Is it so, or am I missing something? If so, what is a workaround in case
high availability is a requirement?

Regards,
Aleksei Maželis

Re:Impala's single point of failure

Posted by Quanlong Huang <hu...@126.com>.

I have questions about this as well.

If the catalogd restart, its catalog version will start from 0. However, the catalog version in Impala daemon still not change. This cause the Impala daemons not accepting catalog updates until the catalog version match. The cluster is in an abnormal state during that time.

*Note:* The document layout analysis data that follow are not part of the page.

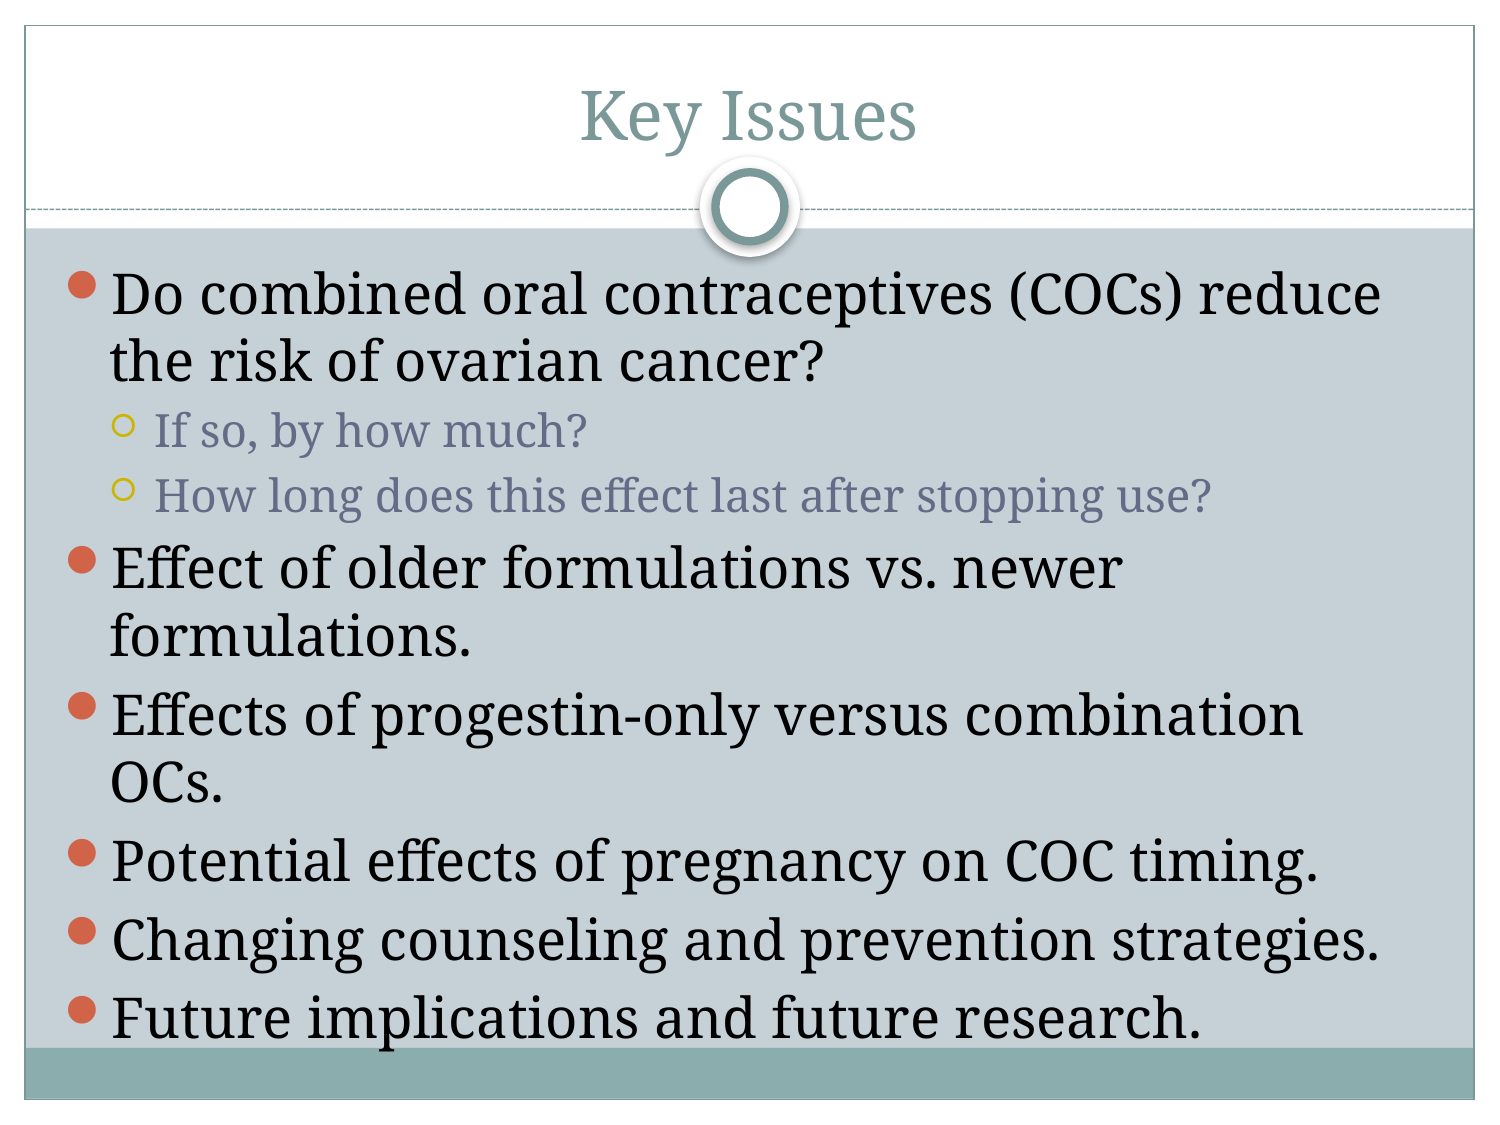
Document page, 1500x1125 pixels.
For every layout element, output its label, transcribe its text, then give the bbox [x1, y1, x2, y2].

list Do combined oral contraceptives (COCs) reduce the risk of ovarian cancer? If so, by how much? How long does this effect last after stopping use? Effect of older formulations vs. newer formulations. Effects of progestin-only versus combination OCs. Potential effects of pregnancy on COC timing. Changing counseling and prevention strategies. Future implications and future research. [49, 250, 1445, 1001]
title Key Issues [49, 37, 1450, 162]
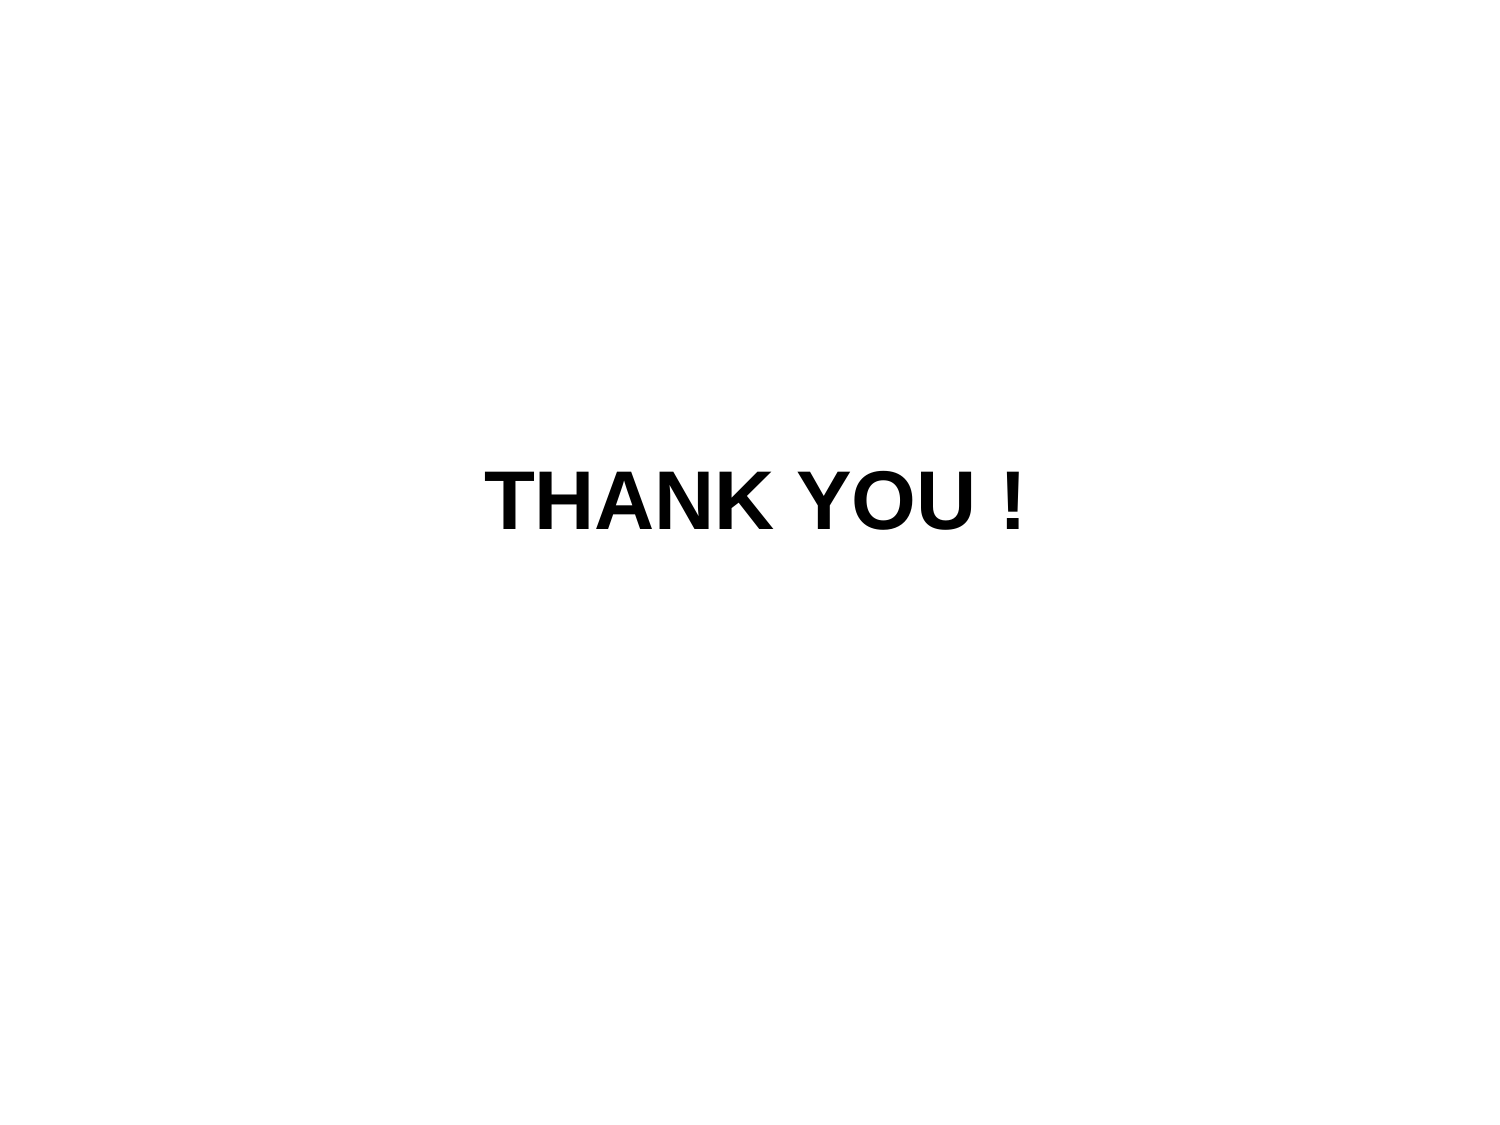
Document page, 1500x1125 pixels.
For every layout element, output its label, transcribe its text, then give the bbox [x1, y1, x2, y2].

title Thank You ! [118, 438, 1394, 662]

Thus, there's still a single point of failure in Impala. Please correct me if I'm wrong.

Thanks,
Quanlong

At 2017-12-05 18:50:34, "Aleksei Maželis" <ol...@gmail.com> wrote:

Hi,

Referring to the chapter of impala_faq about single point of failure at https://www.cloudera.com/documentation/enterprise/5-9-x/topics/impala_faq.html#faq_ha__faq_spof:

<quote>
There is not a single point of failure in Impala. All Impala daemons are fully able to handle incoming queries. If a machine fails however, all queries with fragments running on that machine will fail. Because queries are expected to return quickly, you can just rerun the query if there is a failure. See Impala Concepts and Architecture for details about the Impala architecture.
The longer answer: Impala must be able to connect to the Hive metastore. Impala aggressively caches metadata so the metastore host should have minimal load. Impala relies on the HDFS NameNode, and, in CDH4, you can configure HA for HDFS. Impala also has centralized services, known as the statestore and catalog services, that run on one host only. Impala continues to execute queries if the statestore host is down, but it will not get state updates. For example, if a host is added to the cluster while the statestore host is down, the existing instances of impalad running on the other hosts will not find out about this new host. Once the statestore process is restarted, all the information it serves is automatically reconstructed from all running Impala daemons.
</quote>

It appears that (despite the first sentence in the quote) the centralized services (statestore and catalog) do represent a single point of failure. Is it so, or am I missing something? If so, what is a workaround in case high availability is a requirement?

Regards,
Aleksei Maželis